Today is our last parent/teacher meeting at the school. It is one of the first "lasts" that I am beginning to experience here in my beloved Mexican community. I put on my beloved blue tie, shine my battered dress shoes, and spray on a little cologne, remembering how I live in a culture that values personal presentation very highly. I arrive at the school and then remember how I didn't shave this morning. Oops. Hopefully my students' parents will think the scruffy look is professional.

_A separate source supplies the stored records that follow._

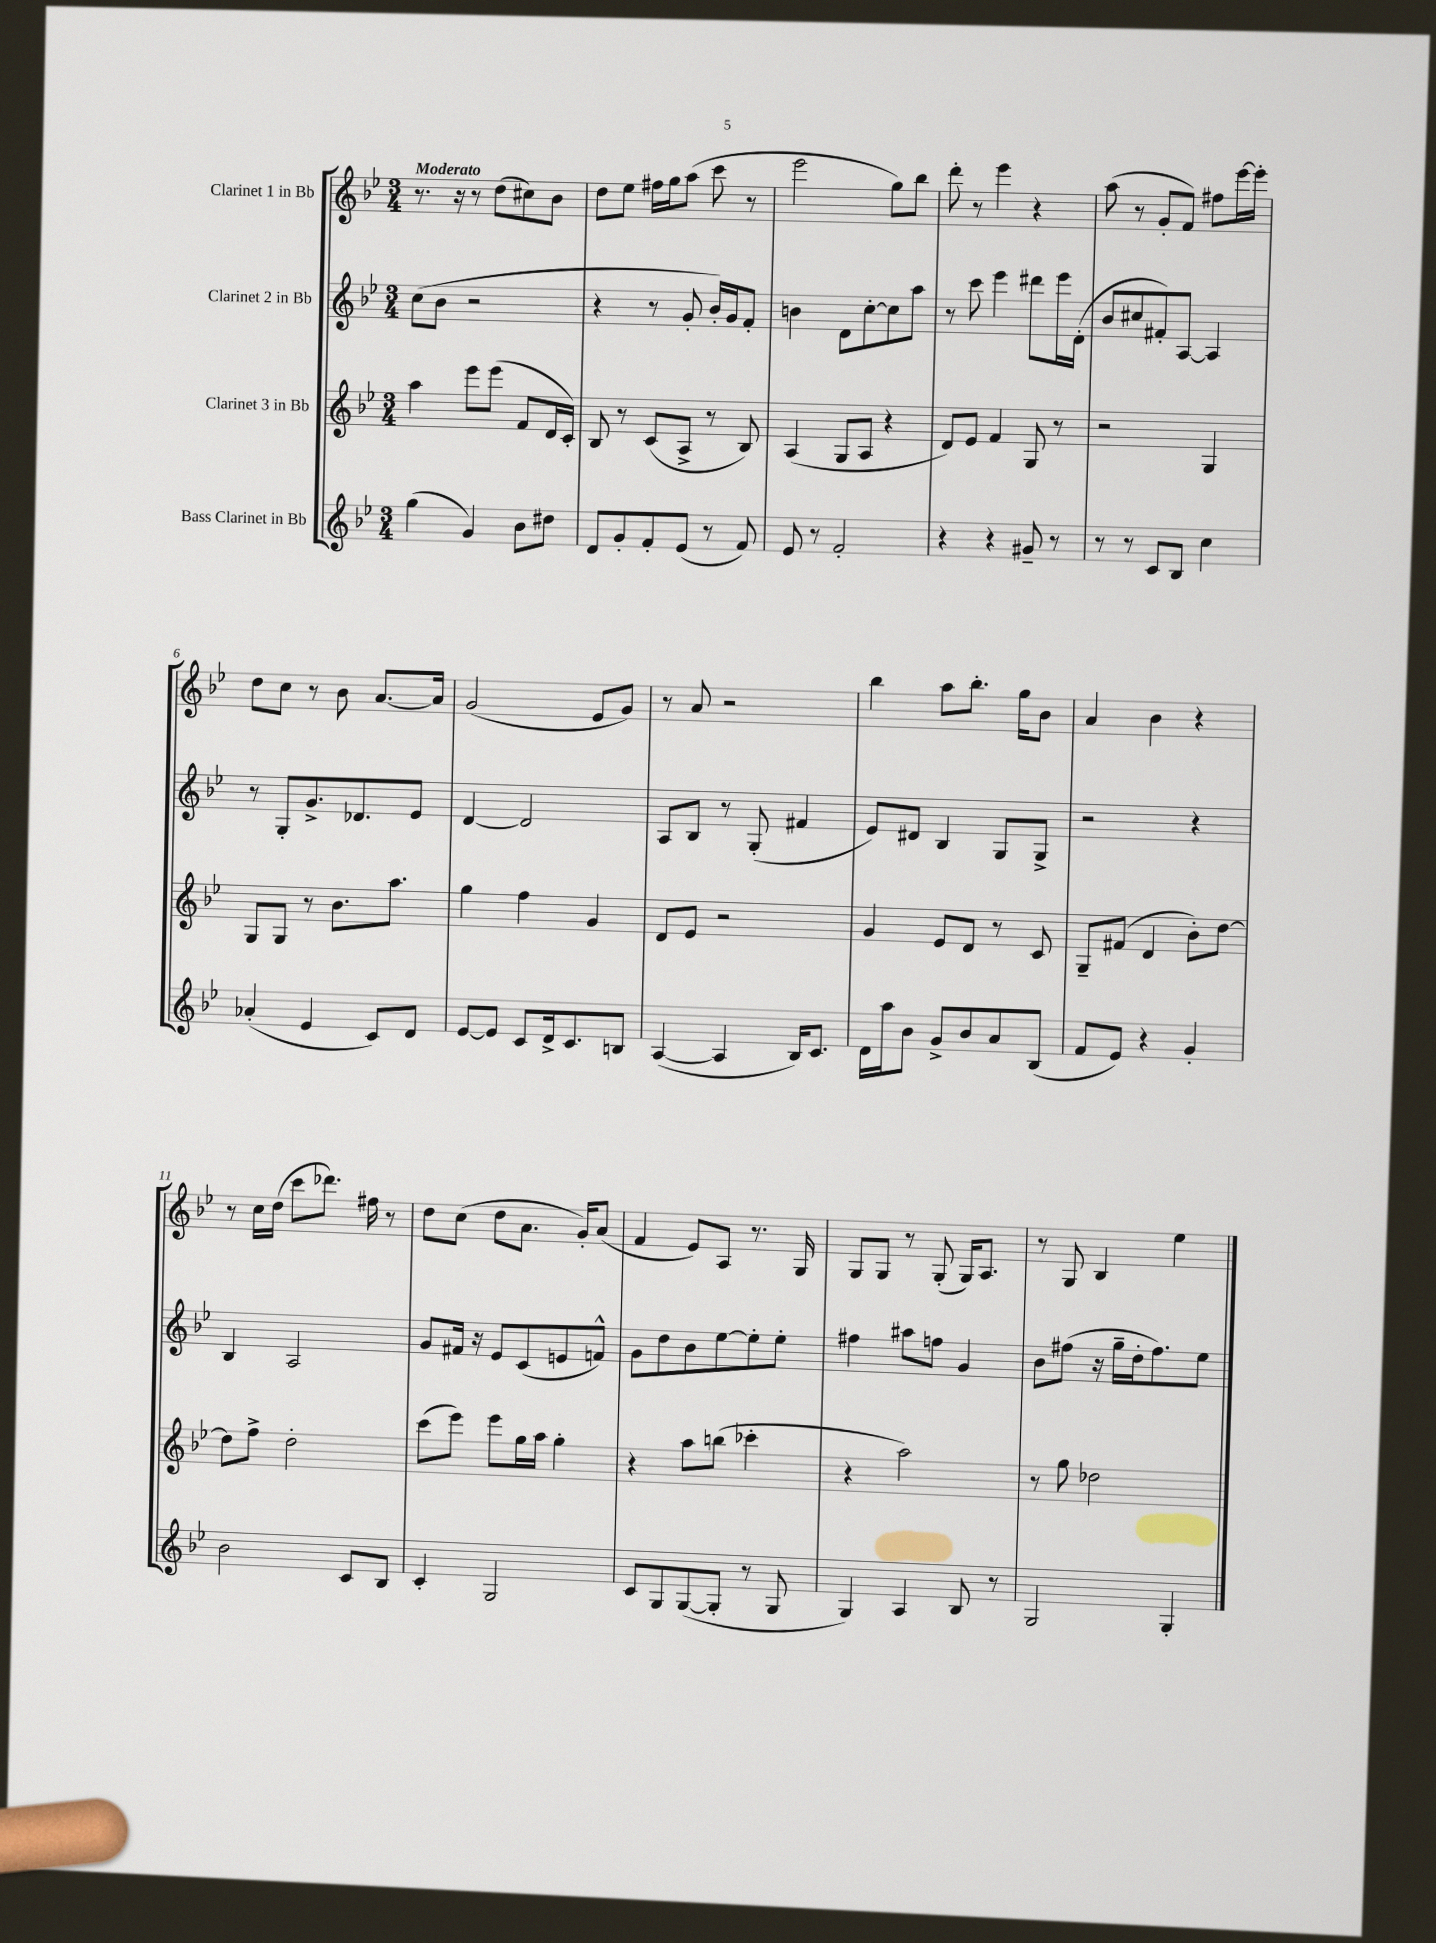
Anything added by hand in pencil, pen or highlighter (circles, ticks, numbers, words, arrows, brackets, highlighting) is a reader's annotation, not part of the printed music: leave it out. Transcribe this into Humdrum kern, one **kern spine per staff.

**kern	**kern	**kern	**kern
*staff4	*staff3	*staff2	*staff1
*clefG2	*clefG2	*clefG2	*clefG2
*k[b-e-]	*k[b-e-]	*k[b-e-]	*k[b-e-]
*M3/4	*M3/4	*M3/4	*M3/4
(4gg	4aa	(8cc	8.r
.	.	8b-	.
.	.	.	16r
4g)	8eee-	2r	8r
.	(8eee-	.	(8dd
8b-	8f	.	8cc#)
8dd#	16d	.	8b-
.	16c')	.	.
=	=	=	=
8d	8B-	4r	8dd
8g'	8r	.	8ee-
8f'	(8c	8r	16ff#
.	.	.	16gg
(8e-	8A^	8g'	(8aa
8r	8r	16b-')	8ccc
.	.	16g	.
8f)	8B-)	8f'	8r
=	=	=	=
8e-	(4A	4b	2eee-
8r	.	.	.
2f'	8G	8d	.
.	8A	[8cc'	.
.	4r	8cc]	8gg)
.	.	8aa	8bb-
=	=	=	=
4r	8d)	8r	8ddd'
.	8e-	8ccc	8r
4r	4f	4eee-	4eee-
8g#~	8G	8ddd#	4r
8r	8r	16eee-	.
.	.	(16d'	.
=	=	=	=
8r	2r	8b-	(8aa
8r	.	8cc#	8r
8c	.	8f#')	8g'
8B-	.	[8A	8f)
4cc	4G	4A]	8ff#
.	.	.	[16eee-
.	.	.	16eee-']
=	=	=	=
(4a-'	8G	8r	8dd
.	8G	8G'	8cc
4e-	8r	8.g^	8r
.	8.b-	.	8b-
.	.	8.d-	.
8c)	.	.	[8.a
.	8.aa	.	.
8d	.	8e-	.
.	.	.	16a]
=	=	=	=
[8e-	4gg	[4d	(2g
8e-]	.	.	.
8c	4ff	2d]	.
16d^	.	.	.
8.c	.	.	.
.	4g	.	8e-
8B	.	.	8g)
=	=	=	=
([4A	8d	8A	8r
.	8e-	8B-	8a
4A]	2r	8r	2r
.	.	(8G'	.
16B-)	.	4f#	.
8.c	.	.	.
=	=	=	=
16d	4g	8e-)	4bb-
16aa	.	.	.
8b-	.	8d#	.
8g^	8e-	4B-	8aa
8b-	8d	.	8.bb-'
8a	8r	8G	.
.	.	.	16gg
(8B-	8c	8G^	8b-
=	=	=	=
8f	8G~	2r	4a
8e-)	(8f#	.	.
4r	4d	.	4b-
4g'	8b-')	4r	4r
.	[8dd	.	.
=	=	=	=
2b-	8dd]	4B-	8r
.	8ff^	.	16cc
.	.	.	(16dd
.	2dd'	2A	8ccc
.	.	.	8.ddd-)
8c	.	.	.
.	.	.	16ff#
8B-	.	.	8r
=	=	=	=
4c'	(8ccc	8g	8dd
.	8eee-)	16f#	(8cc
.	.	16r	.
2G	8eee-	8e-	8dd
.	16gg	(8c	8.a
.	16aa	.	.
.	4gg'	8e	.
.	.	.	16g')
.	.	8f^^)	(8a
=	=	=	=
8c	4r	8g	4f
8G	.	8dd	.
([8G	8aa	8b-	8e-)
8G']	(8bb	[8ee-	8A
8r	4ccc-'	8ee-']	8.r
8G	.	8ee-'	.
.	.	.	16G
=	=	=	=
4G)	4r	4ff#	8G
.	.	.	8G
4A	2aa)	8aa#	8r
.	.	8ff	(8G'
8B-	.	4g	16G)
.	.	.	8.A
8r	.	.	.
=	=	=	=
2G	8r	8b-	8r
.	8gg	(8ff#	8G
.	2dd-	16r	4B-
.	.	16gg~	.
.	.	16dd'	.
.	.	8.ff#)	.
4G'	.	.	4ee-
.	.	8ee-	.
==	==	==	==
*-	*-	*-	*-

Such thoughts about my host society make me reflect on the past two years, and what I've learned about living cross-culturally (as we say in the Bible Division at John Brown University). In my different cultural communication classes at JBU, I remember learning about "style switching," which involves learning the different values and behaviors of your host culture over time, then imitating them. To say that I've done that like a pro would be a lie, but thank goodness there's a learning curve, as well as plenty of grace bestowed by my Mexican brothers and sisters.
Many of my friends tell me, "No te vayas!" which means, "Don't go!" How am I to respond to that? I know I must go - I am convinced of God's call on my life - but it feels as if the roots I have put down here are being torn back up in an unnatural break. Although I know I will probably be able to come back and visit, things will certainly not be the same. As someone recently commented to me, "Saying goodbye is a little taste of death."
The other day, I counted the number of places in which I have lived for the past 6 years (counting dorm rooms, houses, apartments, etc.). The tally? Nine. Number of states? Four (including the state of Chihuahua). This period of my life has been very transitory, full of change and adaptation. And now another change will happen. Who knows how long that stage will last before more change occurs?
The point? Change is life, life is change. But oh, how it produces in me a longing for my true home, where I will be eternally at peace, never shifting, always abiding. My soul's ache in this temporal reality is for an Anchor, fixed in that eternal Reality, where rest is forever and faith is no longer necessary, for we will know him face to face.